The exchange occurred on Thursday when a reporter, whose identity was not clear from a C-SPAN video, asked acting CBP commissioner Mark Morgan for a status update on “how many miles of wall has been constructed, not wall that’s replacing old wall, but new wall that has been built to this point.”

“So 78 miles of new wall has been built,” Morgan replied.

The reporter, skeptical about Morgan’s claim, pushed him further.

“Much of that obviously is replacing wall that formerly existed, that the president said was insufficient,” the reporter said. “How many miles of wall where there was no wall whatsoever?”

Morgan responded that “every mile of wall that is being built is a new mile of wall.”

The reporter asked again for Morgan to differentiate between renovated or replaced wall, and wall where no barrier previously existed.

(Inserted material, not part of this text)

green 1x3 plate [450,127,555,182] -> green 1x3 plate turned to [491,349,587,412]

“So right now, 78 miles have been built, have been built where there was an existing form of barrier,” Morgan said, effectively admitting that none of the wall that has been constructed has been in new areas.

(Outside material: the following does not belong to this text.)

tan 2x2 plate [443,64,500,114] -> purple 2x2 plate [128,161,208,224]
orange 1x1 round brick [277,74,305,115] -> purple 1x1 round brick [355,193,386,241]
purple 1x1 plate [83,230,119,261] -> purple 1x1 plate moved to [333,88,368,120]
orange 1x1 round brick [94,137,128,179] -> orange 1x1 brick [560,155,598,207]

Morgan then remarked on plans for new border wall—that have not yet come to fruition.

“We just started breaking ground in [Rio Grande Valley] where we’re building miles of new wall where there has been no structure there at all,” the acting CBP commissioner said.

“So that’s just now starting the construction of new wall?” the reporter said, seeking to clarify.

“That’s correct, that’s correct,” Morgan admitted.

Morgan added that land acquisition in a section of Texas would “continue to be a challenge.” He explained that a mile of land could in the past have several owners, “from 10 to 100,” and that records may not be clear.

“It’s a challenge to go through that process,” Morgan said.

Trump in mid-September tweeted, “GREAT progress on the Border Wall!” along with video with officials from a construction site.

Two steel squares have been erected in areas where there was no barrier before, The New York Times reported last week, almost three years after Trump entered the White House with the promise of building the wall at the border with Mexico. Construction began in late October in Donna, Texas, months before the work was scheduled to begin.

More than 400 miles of wall are left to be constructed in about 60 weeks in order to meet the 2020 deadline set by the Trump administration.